Old world burrower - This environment will be easier to set up and manage. H lividum is a renown pet hole, so you can decorate the substrate without worrying too much about the T, which is sitting comfortable in its borrow. Note: your T will need to establish its home (burrow). What you can do here is to encourage it to make its burrow and then put the plants around it. Do not put the plants too close to the entrance of the burrow as the T will doing some digging and you dont want the substrate to pile on the plants. As for the plants... you can have a look at this thread.. http://www.arachnoboards.com/ab/showthread.php?247118-Plants-in-your-Enclosure

New world arboreal - How about placing Bromeliads or Tillandsias on a corkbark? Try not to choose the spikey ones as they may hurt your T.


----------



## edgeofthefreak (Aug 7, 2013)

josh_r said:


> most people that have any knowledge and experience in planted vivaria try to encourage springtails and other organisms to colonize the vivarium. Why would you go through all that trouble to get rid of sprintails and "centipedes" ¿¿¿¿¿¿¿¿¿¿¿¿¿¿¿  They will keep your substrate clean.


Ahhh yes, they WOULD keep my substrate clean, if it weren't for the near tidal wave of mold I had. About 1/3 of the enclosure was wrapped in a thick film of mold, which being attracted to light, wasn't in the burrow of scorpion. I'm trying to get that ecosystem back, but it's been tough so far. I should have kept a small amount of my old sub, to take critters from and add back into the new one. I was quite scared of taking that mold with me.
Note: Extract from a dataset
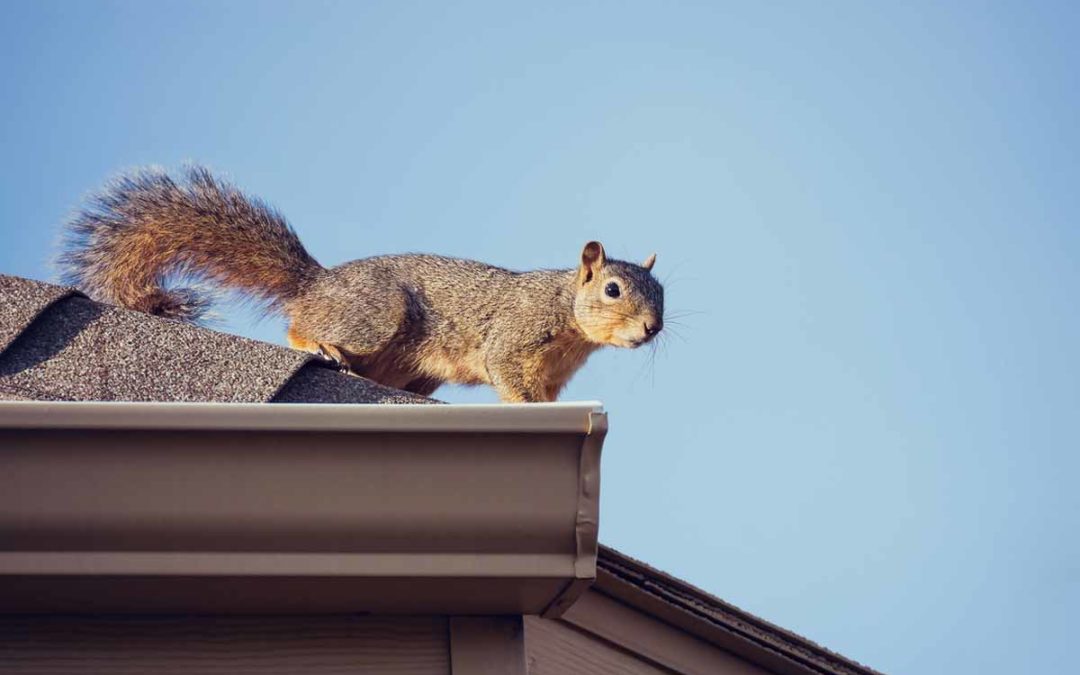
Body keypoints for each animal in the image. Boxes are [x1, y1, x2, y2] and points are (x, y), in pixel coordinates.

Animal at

Really, I miss those little centipedes! (pretty sure they're just garden centipedes)


----------



## Louise E. Rothstein (Nov 12, 2013)

Most molds are not at all attracted to light.
Since most algae LOVE LIGHT IN CAPITALS your mold might have been at least partly algal.

Baby centipedes would not have eaten either.
They might have been eating (tiny) critters who would have.
And they might have all been too small for your scorpion.

But we will never know now.


----------